CONSIGNES ÉCRITES:
A – D'après la critique de Vernon Subutex, quel métier Vernon exerçait-il autrefois ?
B – Recopiez le passage de la critique de Vernon Subutex compris entre « De son premier » et « apprécié : Vernon Subutex. », bornes incluses, en substituant « libraire » à « disquaire ».
C – Prenez la suite de la critique de Vernon Subutex à l'endroit où elle s'interrompt, s'il vous plaît.

Littérature française

Virginie DESPENTES, Vernon Subutex. 

Virginie DESPENTES, Vernon Subutex. 

Grasset, 2015.
ISBN : 978-2-253-08766-3 

 

« La vie se joue souvent en deux manches : dans un premier, elle t’endort en te faisant croire que tu gères, et sur la deuxième partie, quand elle te voit détendu et désarmé, elle repasse les plats et te défonce » (p.14). 

De son premier roman Baise-moi à Apocalypse bébé, le style « trash » et cinglant de Virginie Despentes a su séduire et créer la polémique. La prostitution, la pornographie, l’homosexualité, la drogue ou encore le féminisme sont chez elle des sujets phare. Mêlant parfaitement la violence des mots à la violence des thèmes, le tome premier de la désormais célèbre trilogie Vernon Subutex, ne déroge pas à la règle. D’un ton intransigeant et violent, dans une langue qui mélange l’argot, le verlan et le franglais, l’écrivain nous livre un portrait bien sombre de notre société à travers les pérégrinations d’un ancien disquaire, autrefois reconnu et apprécié : Vernon Subutex. 

Au début du récit nous retrouvons ainsi un personnage énigmatique, survivant grâce à la générosité de son ami Alex Beach, chanteur célèbre qui paye généreusement le loyer de son appartement vide. Célibataire endurci, dépendant des films X et de la nicotine, devenu solitaire avec le temps, Vernon devra à la mort de son célèbre ami renouer avec la société et ses anciens amis. Expulsé de son appartement, il est alors en possession d’un enregistrement vidéo de son ami Alex. Un enregistrement précieux et convoité qui donnera lieu à une traque parisienne façon polar. L’auteur entame ainsi le récit d’un personnage à la dérive, repoussant incessamment sa chute, amorcée déjà lors de la vente de son magasin de disques des années auparavant.   

« Sexe, Drogue, et rock’n’roll » 

C’est un monde bien particulier que celui proposé par Virginie Despentes. Cigarettes, cocaïnes, alcools, actrices pornos et prostituées offrent en effet aux lecteurs un Paris étrange et déconcertant. La pornographie est ainsi naturellement évoquée et détaillée, le sexe et l’amour sont ici démystifiés. Un univers déroutant, brut et violent qui fait aussi écho au parcours personnel de l’auteur. A sa majorité, cette dernière a enchainé les petits boulots, tels que femme de ménage, prostituée via le Minitel ou critique de films pornographiques. Internée contre son gré en hôpital psychiatrique durant son adolescence, elle fut aussi victime d’un viol qu’elle racontera des années plus tard, dans son essai King Kong Théorie. Ancienne alcoolique, elle avouera aussi écrire sous l’emprise de stupéfiants.

DONNÉES EXTRAITES:
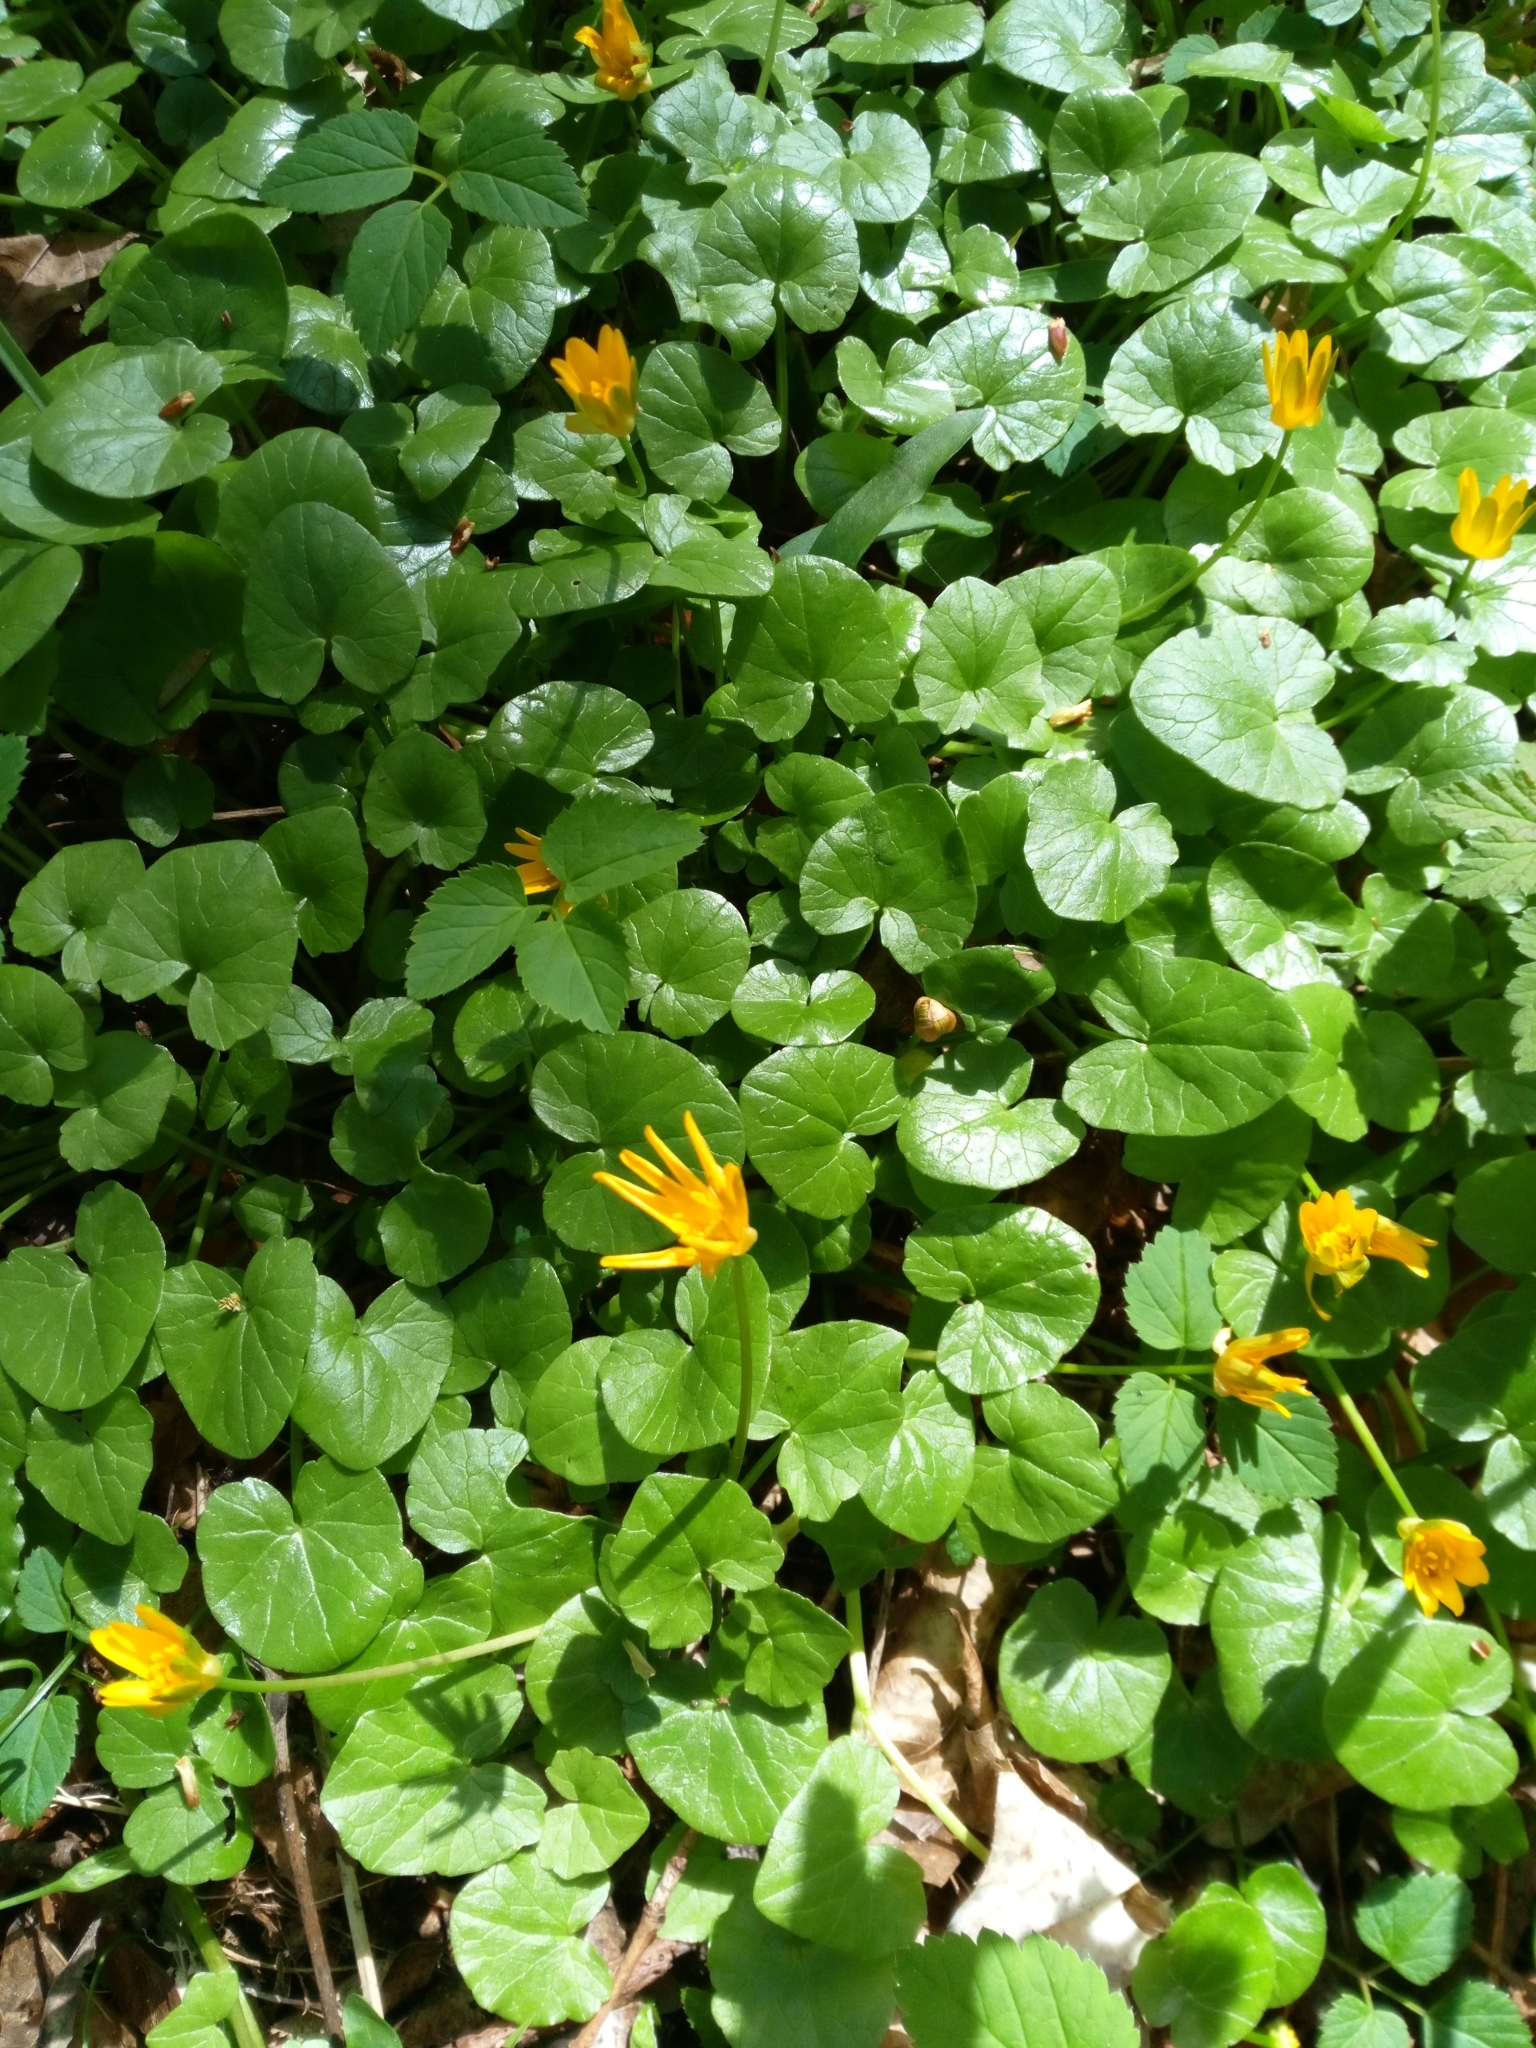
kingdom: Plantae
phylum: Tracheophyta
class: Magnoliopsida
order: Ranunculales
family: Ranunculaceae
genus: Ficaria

* * *

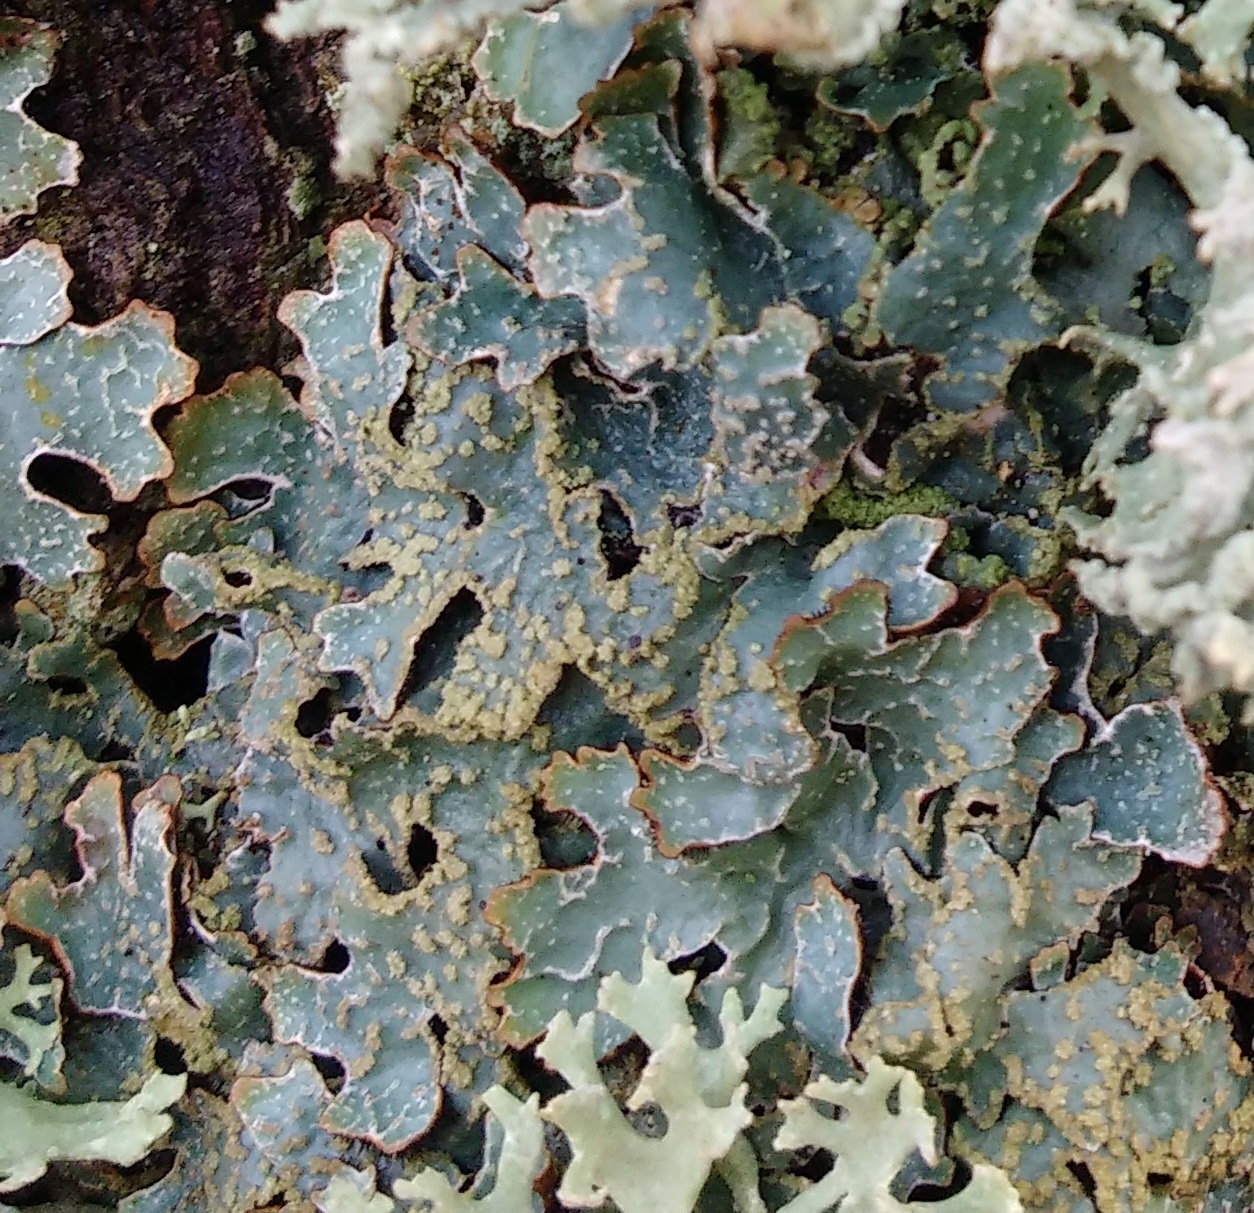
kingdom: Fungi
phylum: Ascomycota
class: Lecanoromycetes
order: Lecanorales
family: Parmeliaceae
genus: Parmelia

RÉPONSES AUX CONSIGNES:
A – Il était disquaire.

B –
De son premier roman Baise-moi à Apocalypse bébé, le style « trash » et cinglant de Virginie Despentes a su séduire et créer la polémique. La prostitution, la pornographie, l’homosexualité, la drogue ou encore le féminisme sont chez elle des sujets phare. Mêlant parfaitement la violence des mots à la violence des thèmes, le tome premier de la désormais célèbre trilogie Vernon Subutex, ne déroge pas à la règle. D’un ton intransigeant et violent, dans une langue qui mélange l’argot, le verlan et le franglais, l’écrivain nous livre un portrait bien sombre de notre société à travers les pérégrinations d’un ancien libraire, autrefois reconnu et apprécié : Vernon Subutex.

C –
Cinéaste et ancienne disquaire, elle a enrichi son roman d’une multitude de références musicales et cinématographiques. L’itinérance de Vernon se fait ainsi au rythme du rock des années 80/90. Rattachée à l’ancienne profession de Vernon, la musique occupe un rôle central dans ce roman. Elle fait partie de Vernon, elle lui permet d’exister et de garder une identité. Elle montre aux lecteurs le monde tel que le voit Vernon, décrivant ainsi par sa seule évocation un personnage, un lieu, une émotion, mais aussi représentant souvent les souvenirs et la nostalgie d’une époque perdue. 

Vernon 

Vernon est le parfait représentant du concept « avoir été ». Vivant désormais sur ses souvenirs et ses regrets ou sur une certaine gloire passée, il n’est désespéramment pas en phase avec son époque. En effet, Vernon « est resté bloqué au siècle dernier, quand on se donnait encore la peine de prétendre qu’être était plus important qu’avoir » (p.107). Virginie Despentes nous livre ici un personnage complexe et hors du temps : le dernier représentant d’un monde authentique fait d’insouciance et de simplicité. Un monde où le travail n’était pas un problème et où les relations sociales étaient faciles. Ses amis se sont adaptés et ont évolué, lui non. Le manque d’argent l’a conduit à une certaine honte et l’inadaptation à l’isolement. Nous retrouvons ainsi au début du roman un personnage solitaire réalisant aussi l’impact du temps sur la vie. L’écrivain décrit avec talent et simplicité le processus de l’exclusion sociale plaçant alors son personnage au cœur d’un monde modernement impitoyable.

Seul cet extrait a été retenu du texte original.